Dr. Saseen: Prescribes are globally aware of the dangers associated with drug-drug interactions, but there’s a lack of knowledge about the risks associated with specific combinations, a lack of diligence in responding appropriately when the risks are known, or alert fatigue—prescribers may be aware of the risks, but dismiss them quickly. Even if prescribers are aware of the interaction between antibiotics and statins, they don’t always take appropriate actions to prevent it from occurring.

PLN: Which antibiotics and statins are associated with the highest risks?

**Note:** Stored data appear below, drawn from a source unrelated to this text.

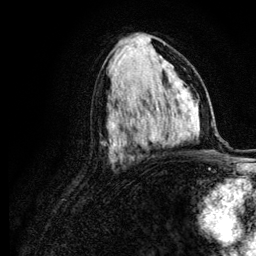
Breast MRI (dynamic contrast-enhanced), one axial slice; slice 62 of 134 in the series (ordered by position); cropped to one breast; dynamic contrast-enhanced series, time point 2 of 6 at this slice position (early post-contrast); 3 T; TE 4.2 ms, TR 7.9 ms; 1.2 mm slice thickness; 256 × 256 image matrix. Female patient.
Outlined on this slice (semi-automatically segmented with operator editing):
- enhancing-tissue mask used for the functional tumour volume (all voxels passing the contrast-enhancement thresholds inside the analysis volume; usually the tumour): bounding box (x1, y1, x2, y2) in pixels: (151, 111, 174, 140)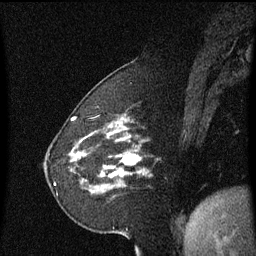
Breast MRI (dynamic contrast-enhanced), one sagittal slice; position 16 of 60 along the scan axis; dynamic contrast-enhanced series, image 2 of 3 at this slice position (ordered by acquisition); 1.5 T; TE 4.2 ms, TR 8.4 ms; 2.2 mm slice thickness; 256 × 256 image matrix, field of view 200 × 200 mm. Female patient, age 60 years. Case-level facts recorded for this patient, not image findings: setting: breast cancer imaged before/during neoadjuvant chemotherapy; receptor status: triple-negative.
Annotated regions visible in this slice (semi-automatic segmentation, software-assisted and operator-edited):
- analysis volume of interest (the breast-tissue region the enhancement analysis was run in; not a lesion): bounding box <70,142,139,193> (left, top, right, bottom; pixels)
- tumour enhancement mask (voxels above the 70 % enhancement threshold inside the analysis volume of interest): <103,154,139,179>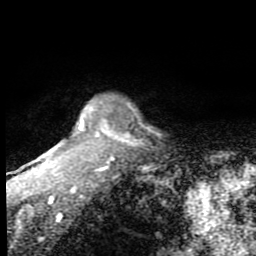
Breast MRI (dynamic contrast-enhanced), one axial slice. Position 73 of 80 along the scan axis. Cropped to one breast. Dynamic contrast-enhanced series, time point 2 of 7 at this slice position (early post-contrast). 1.5 T. TE 2.7 ms, TR 6.8 ms. 2 mm slice thickness. 256 × 256 image matrix, field of view 145 × 145 mm. Female patient.
Structures marked on this image (semi-automatic segmentation, software-assisted and operator-edited):
- enhancing-tissue mask used for the functional tumour volume (all voxels passing the contrast-enhancement thresholds inside the analysis volume; usually the tumour): bounding box [x1, y1, x2, y2] px = [31, 120, 130, 209]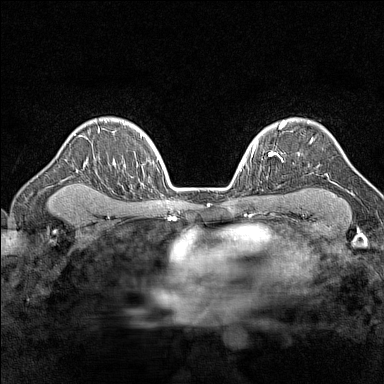
Breast MRI (dynamic contrast-enhanced), one axial slice. Position 108 of 160 along the scan axis. Dynamic contrast-enhanced series, time point 2 of 7 at this slice position (early post-contrast). 1.5 T. TE 1.8 ms, TR 5 ms. 384 × 384 image matrix, field of view 280 × 280 mm. Female patient.
Structures marked on this image (semi-automatic segmentation, software-assisted and operator-edited):
- enhancing-tissue mask used for the functional tumour volume (all voxels passing the contrast-enhancement thresholds inside the analysis volume; usually the tumour): bounding box (x1, y1, x2, y2) in pixels: (308, 120, 313, 143)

Dr. Saseen: Azithromycin and clarithromycin are similar antibiotics that inhibit the metabolism of many statin drugs. That inhibition increases exposure to statins and puts patients at risk for myalgia and, the potentially more serious, myonecrosis and rhabdomyolysis. Risks associated with daptomycin are less known. Use of statins alone and daptomycin alone can increase risk of muscle toxicity, including rhabdomyolysis. So theoretically, that risk increases when the drugs are used together. There might not be pharmacokinetic data to back a known change in metabolism, but care recommendations suggest avoiding the use of statins and daptomycin in combination or, if the drugs are prescribed together, checking blood creatine kinase levels to assess patients for muscle toxicity. The potential for dangerous interactions with the use of daptomycin crosses all statins. Azithromycin and clarithromycin mainly interact with statins that require a significant amount of CYP3A4 metabolism. Not every statin carries the same magnitude of drug-drug interaction risk, which is localized to commonly used statins such as simvastatin and to some extent atorvastatin.

PLN: Are elderly patients at the greatest risk of harm?

Dr. Saseen: Actually, statins are now used in a broad range of patients to lower cardiovascular risks and cardiovascular events. That said, the very elderly, patients who are at least 75 years old, are more at risk for drug-drug interactions for a variety of reasons—they’re on more medications, they have different sensitivities to drugs, and they may have altered metabolism.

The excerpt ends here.